- Try it: Return the lines from the line containing "hfov_deg: 10.2" onward. Each must match exactly, and the last line of the listing below must be included.

(Beginning of Source data)

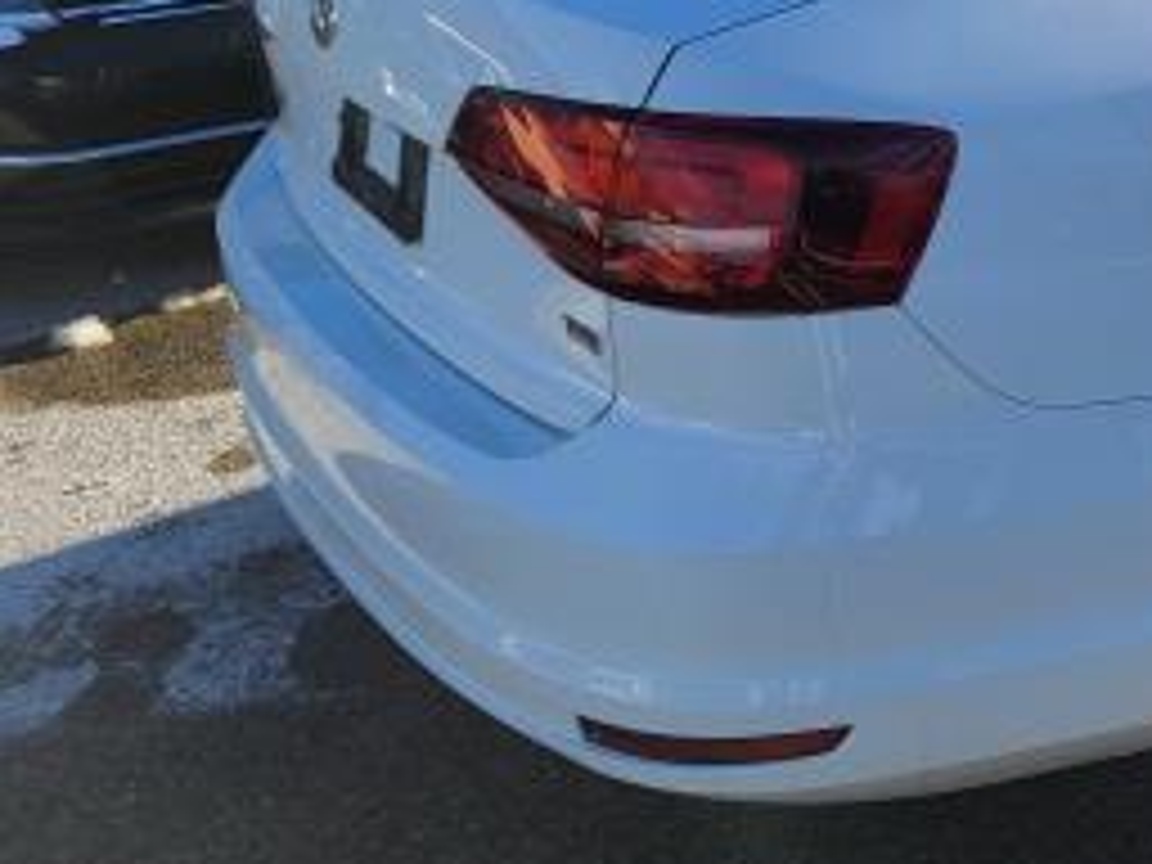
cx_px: 1431
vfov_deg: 22.2
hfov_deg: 26.1
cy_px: 140
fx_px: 2163
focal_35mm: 65
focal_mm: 5.4
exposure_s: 1/1073
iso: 40
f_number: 1.8
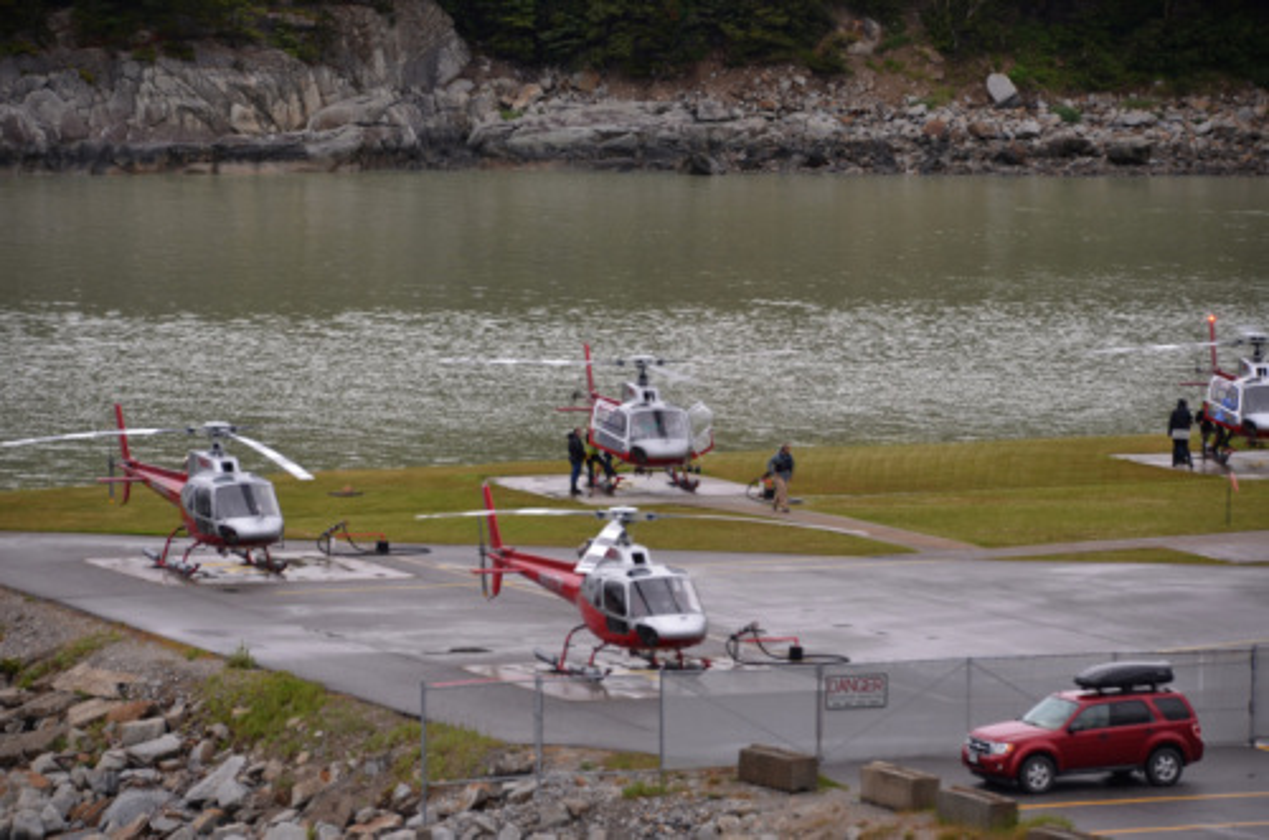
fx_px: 7122
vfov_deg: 6.8
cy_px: 420
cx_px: 634
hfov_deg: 10.2
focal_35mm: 202
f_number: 8
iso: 200
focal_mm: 135
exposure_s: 1/250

(End of Source data)

- Written solution:
hfov_deg: 10.2
focal_35mm: 202
f_number: 8
iso: 200
focal_mm: 135
exposure_s: 1/250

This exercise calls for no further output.